Dirección de Género y Diversidad Sexual
Docentes y alumnos: malabares a ambos lados de la pantalla. Lucía Vincent es Secretaria de Investigación de la Escuela de Economía y Negocios, docente e investigadora de la Escuela de Política y Gobierno, y madre de dos hijos en educación primaria.

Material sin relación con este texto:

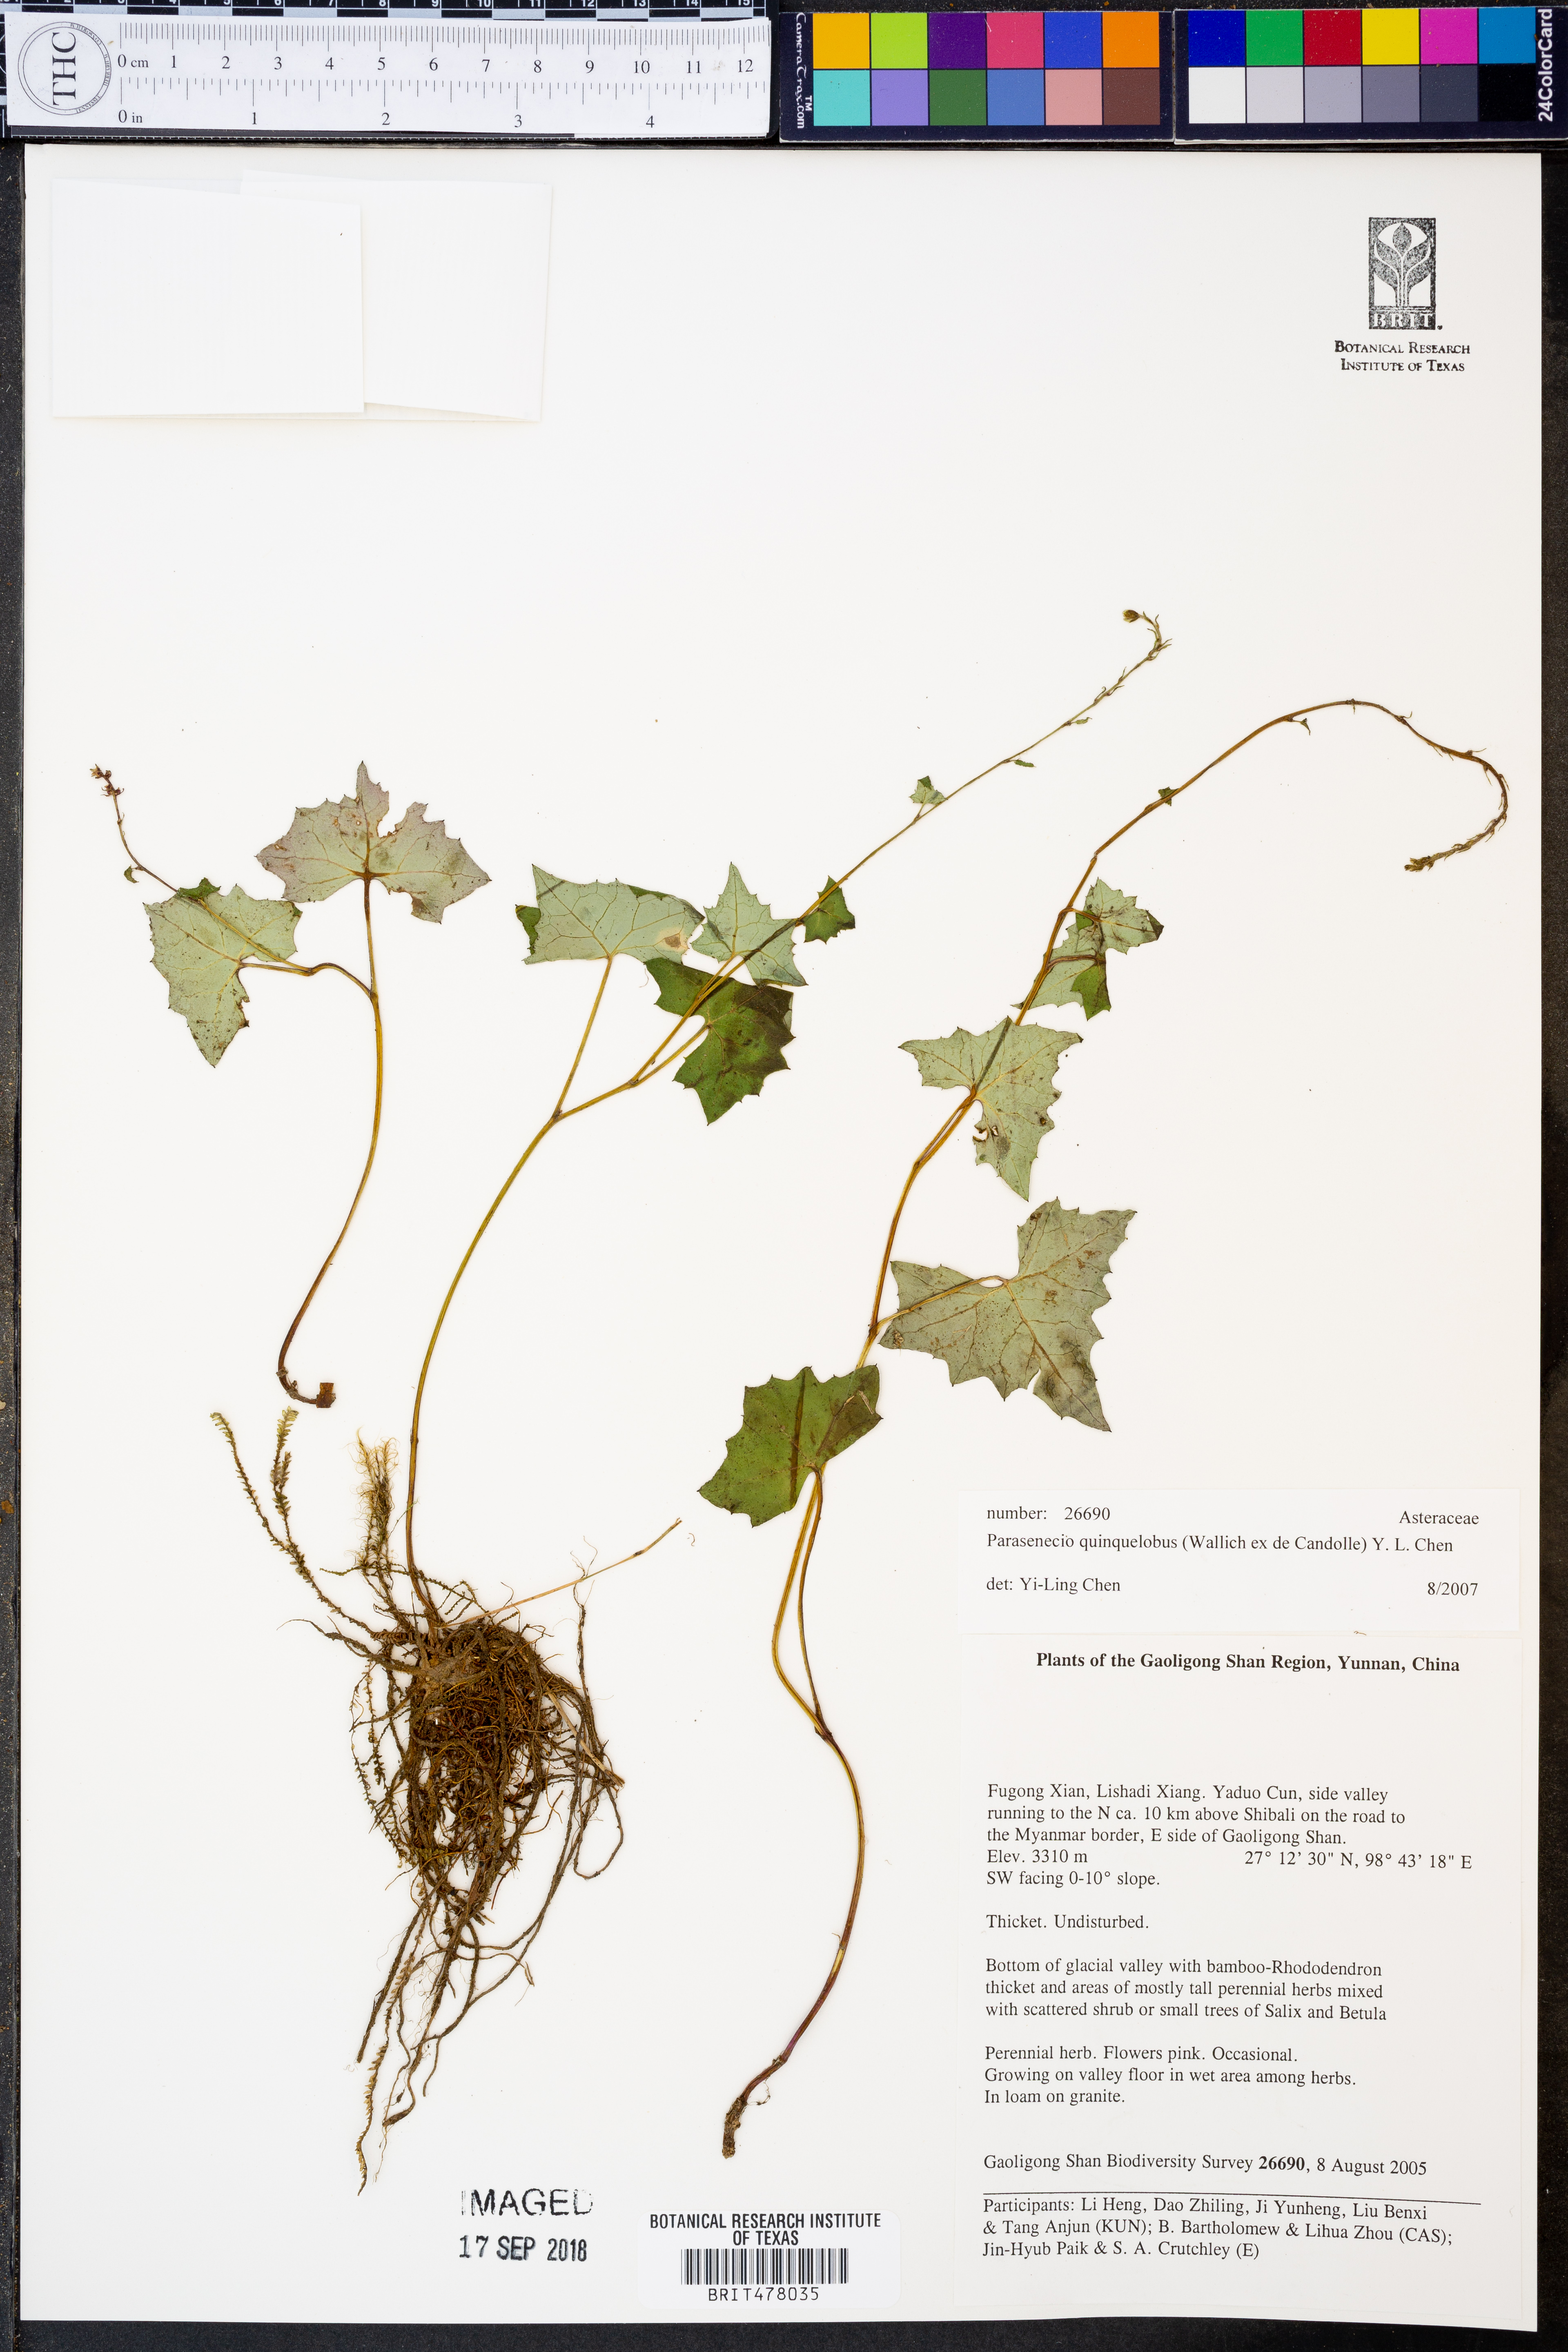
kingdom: Plantae
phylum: Tracheophyta
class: Magnoliopsida
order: Asterales
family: Asteraceae
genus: Parasenecio
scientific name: Parasenecio quinquelobus
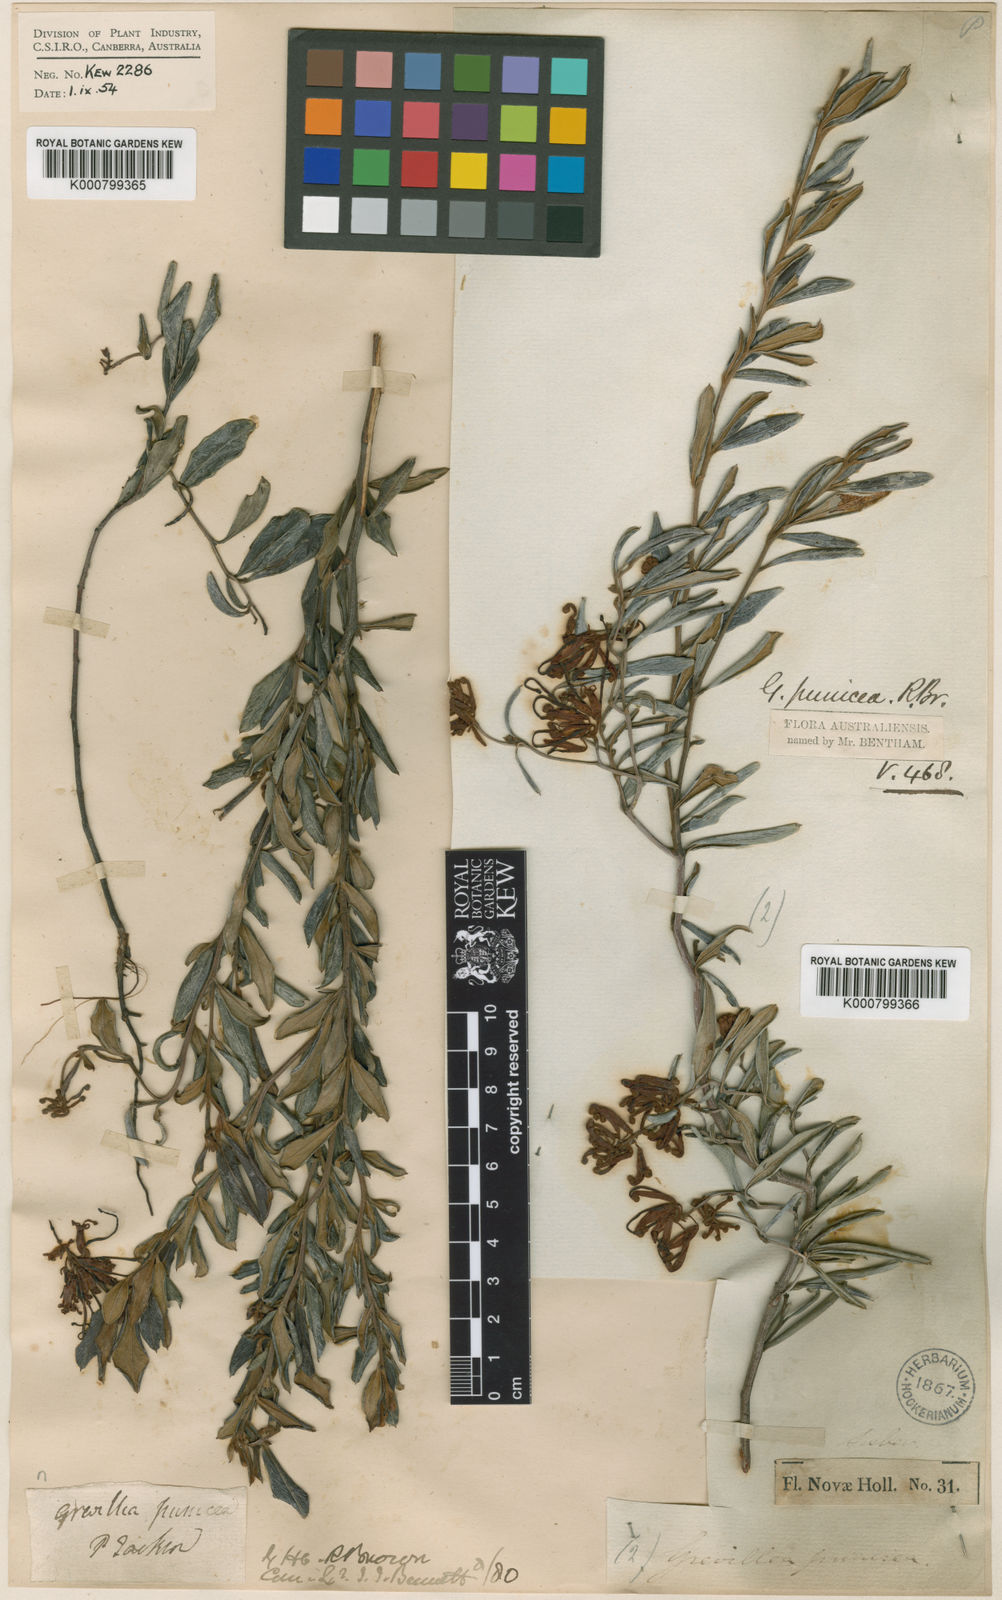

“¡Quince días sin ir al cole y encerrados en casa! Imposible. Eso pensé hace un año a la salida de la escuela cuando la maestra de mi hijo Santi nos comunicó que se suspendían las clases por dos semanas por el coronavirus. Lo tomamos como una excepción, casi una aventura, y le pusimos onda: dormimos hasta más tarde, hicimos juegos nuevos, cocinamos cosas ricas y nos disfrazamos. Una verdadera fiesta.
Pero la excepción se fue transformando en una rutina cada vez más exigente. Y la fiesta se fue aguando. Las obligaciones se superpusieron: el trabajo de los grandes, las tareas de los chicos, las clases virtuales, la limpieza de la casa, las compras, la cocina. Todes haciendo todo, todo el tiempo. Y la imposibilidad de salir: la falta de libertad, el encierro, la incertidumbre, días y noches indiferenciables, las ganas de ver al resto de la familia, a las amigas, colegas y alumnos. La sensación de ahogo.
Así, la vida puertas adentro de repente se convirtió en una montaña rusa imparable: con momentos de complicidad, como cuando tratábamos de armar un decorado para salir bien en el Zoom o salimos juntos al parque por primera vez. Momentos de angustia: no pudimos velar a mi suegro ni viajar a compartir con la familia. Momentos de disfrute: veíamos películas y comíamos en el sillón en una suerte de, como lo bautizaron mis chicos, “programón coronavirus”.
Momentos de logros colectivos: en la UNSAM seguimos adelante y nos zambullimos en la virtualidad. Momentos de desborde: no nos daban los espacios en casa para tanta conexión a la vez. Momentos de una exigencia desmedida: mi hijo Juan estudiando para ingresar al secundario y los demás tratando de acompañarlo. Y momentos de aprendizaje: reflexionamos sobre nuestra vida juntos, nos dimos cuenta de que podíamos hacer las cosas cotidianas de otra manera, volvimos a recordar dónde está lo importante, nos descubrimos más unidos que nunca.
No hubo día del año pasado en el que Santi no me dijera: “mamá, yo quiero volver a la escuela”. Este año, volvimos. Diferentes. Y las sonrisas se adivinaban detrás del barbijo. ¿Una verdadera fiesta?”